Why is it that we're convinced that our society is more dangerous than it was? I think part of the reason is that we love "declensionist narratives", assuming that we are all falling from a golden past. Homer started it, banging on about how much greater Achilles was than the Greeks of his day. We love it too.

Not that this will provide any succour to Your Lovely Wife, who was harranged by thugs. But remember Brighton Rock, and the seaside pitched battles between the Mods and the Rockers. Wasn't it ever thus? Hasn't youth always been horrible?

Anonymous said...

PS: just checked. The murder rate is down a hundred fold in the past 500 years. Sources available on sending me a brown envelope full of used fivers.

Suburban Correspondent said...

You can't compare murder rates from 100 or 500 years ago, though. People survive injuries now that they wouldn't have survived back then. Same with comparing body counts from Vietnam and Iraq. Many of the soldiers injured (but saved) in Iraq would have died 40 years ago.

And is it wrong in a civilized society to expect to be able to walk unmolested down a street?
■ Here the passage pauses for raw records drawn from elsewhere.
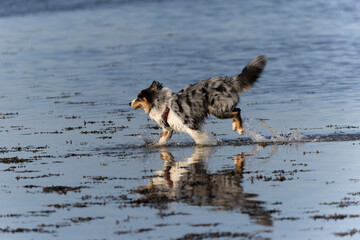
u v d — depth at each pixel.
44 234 9.09
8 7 65.38
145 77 29.17
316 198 10.35
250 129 17.16
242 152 14.31
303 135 15.85
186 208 9.99
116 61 35.28
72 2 69.31
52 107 22.39
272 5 66.19
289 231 8.88
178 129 15.39
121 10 64.19
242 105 21.48
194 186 11.31
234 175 12.05
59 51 40.28
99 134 17.28
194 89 15.33
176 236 8.77
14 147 15.78
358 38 40.72
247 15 58.44
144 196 10.78
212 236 8.73
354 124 17.23
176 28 50.69
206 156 14.00
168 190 11.11
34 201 10.75
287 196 10.49
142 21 55.59
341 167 12.42
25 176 12.59
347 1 66.62
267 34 45.34
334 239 8.59
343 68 29.59
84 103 23.08
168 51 38.78
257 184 11.30
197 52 37.78
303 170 12.27
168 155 14.33
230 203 10.18
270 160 13.29
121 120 19.50
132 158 14.11
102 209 10.12
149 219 9.52
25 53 39.84
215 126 17.92
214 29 49.41
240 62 33.00
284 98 22.61
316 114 19.09
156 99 15.38
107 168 13.12
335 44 38.62
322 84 25.52
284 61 32.84
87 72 31.62
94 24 54.16
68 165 13.52
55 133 17.61
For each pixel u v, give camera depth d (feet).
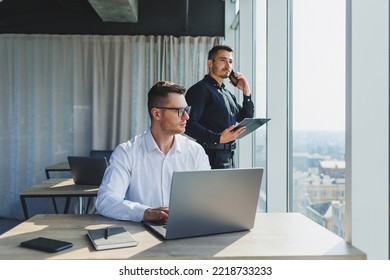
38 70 17.38
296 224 5.17
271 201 9.73
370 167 4.77
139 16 17.75
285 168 9.68
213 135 8.35
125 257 3.88
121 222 5.25
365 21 4.77
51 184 10.84
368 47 4.78
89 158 10.34
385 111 4.80
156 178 6.07
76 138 17.39
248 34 14.56
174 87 5.95
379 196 4.77
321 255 3.98
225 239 4.50
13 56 17.43
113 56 17.40
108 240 4.27
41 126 17.46
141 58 17.31
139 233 4.72
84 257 3.88
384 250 4.76
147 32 17.76
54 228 4.96
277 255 3.97
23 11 17.65
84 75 17.42
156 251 4.07
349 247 4.23
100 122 17.35
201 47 17.31
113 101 17.25
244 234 4.70
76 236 4.61
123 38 17.34
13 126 17.46
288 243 4.36
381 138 4.78
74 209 17.22
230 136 7.67
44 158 17.49
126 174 5.95
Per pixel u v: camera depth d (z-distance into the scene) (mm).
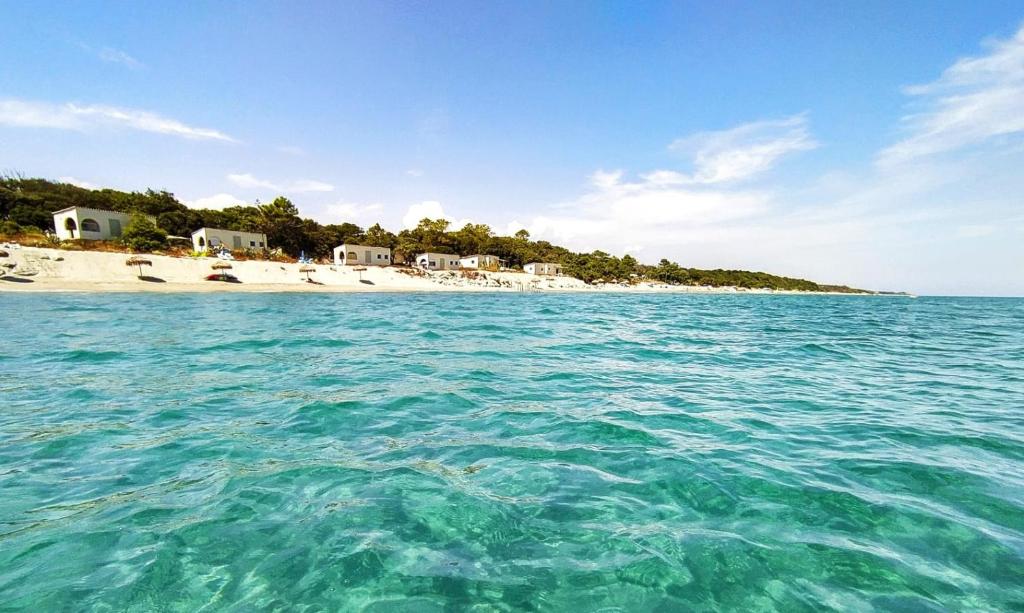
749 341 14531
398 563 2922
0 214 45688
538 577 2812
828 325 21375
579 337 14680
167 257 40312
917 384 8273
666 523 3414
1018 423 5879
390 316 20703
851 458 4652
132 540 3105
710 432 5434
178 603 2557
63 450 4637
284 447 4793
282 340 12469
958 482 4113
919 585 2752
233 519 3371
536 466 4391
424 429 5418
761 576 2842
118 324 14984
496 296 47781
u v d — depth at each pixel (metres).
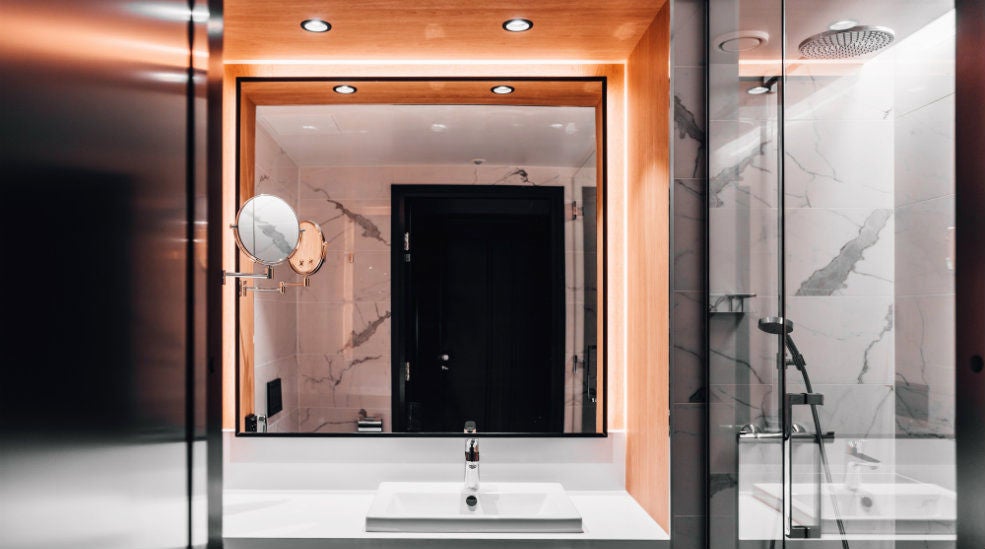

I should hope not.

Anonymous said...

As background for its coverage of "Jacqui's own doner-gate" (after the kebab she so bravely ventured out to buy in Peckham) the Monday edition of the Evening Standard reminds us that "Last year 27 children were killed by other children on London's streets." (Yes John -- I've dared to step out of our Oxford FT / Guardian reading habits!)
When I stayed with a friend in Whitechapel a while back, there were big signs put up to remind people that it was a "high crime area." They served the purposes of a) scaring the life out of residents and visitors; b) not preventing crime; and c) using up money that could be spent on, oh, a police officer. I guess signs are cheaper.

rpkelly said...

I was intrigued by all the backlash over this Minister's comments; I wasn't surprised she wasn't comfortable on the streets of the city - what woman has ever felt safe on the streets of a city, alone, at night? Sad, yes, but such is life. Is it any different from our presidents using secret service? There are bad people out there. Yes, it's this particular Minister's job to fight crime, but would it do any good to get mugged just to prove a point?

Anonymous said...

"Why is it that we're convinced that our society is more dangerous than it was?"

Because we have much broader and faster access to information than we used to.

Anonymous said...

Just wondering what your source was for saying the homicide rate is "lower than 500 years ago"? There was no police force, recorded statistics etc of any kind in 1508. The printed press itself was only barely in operation.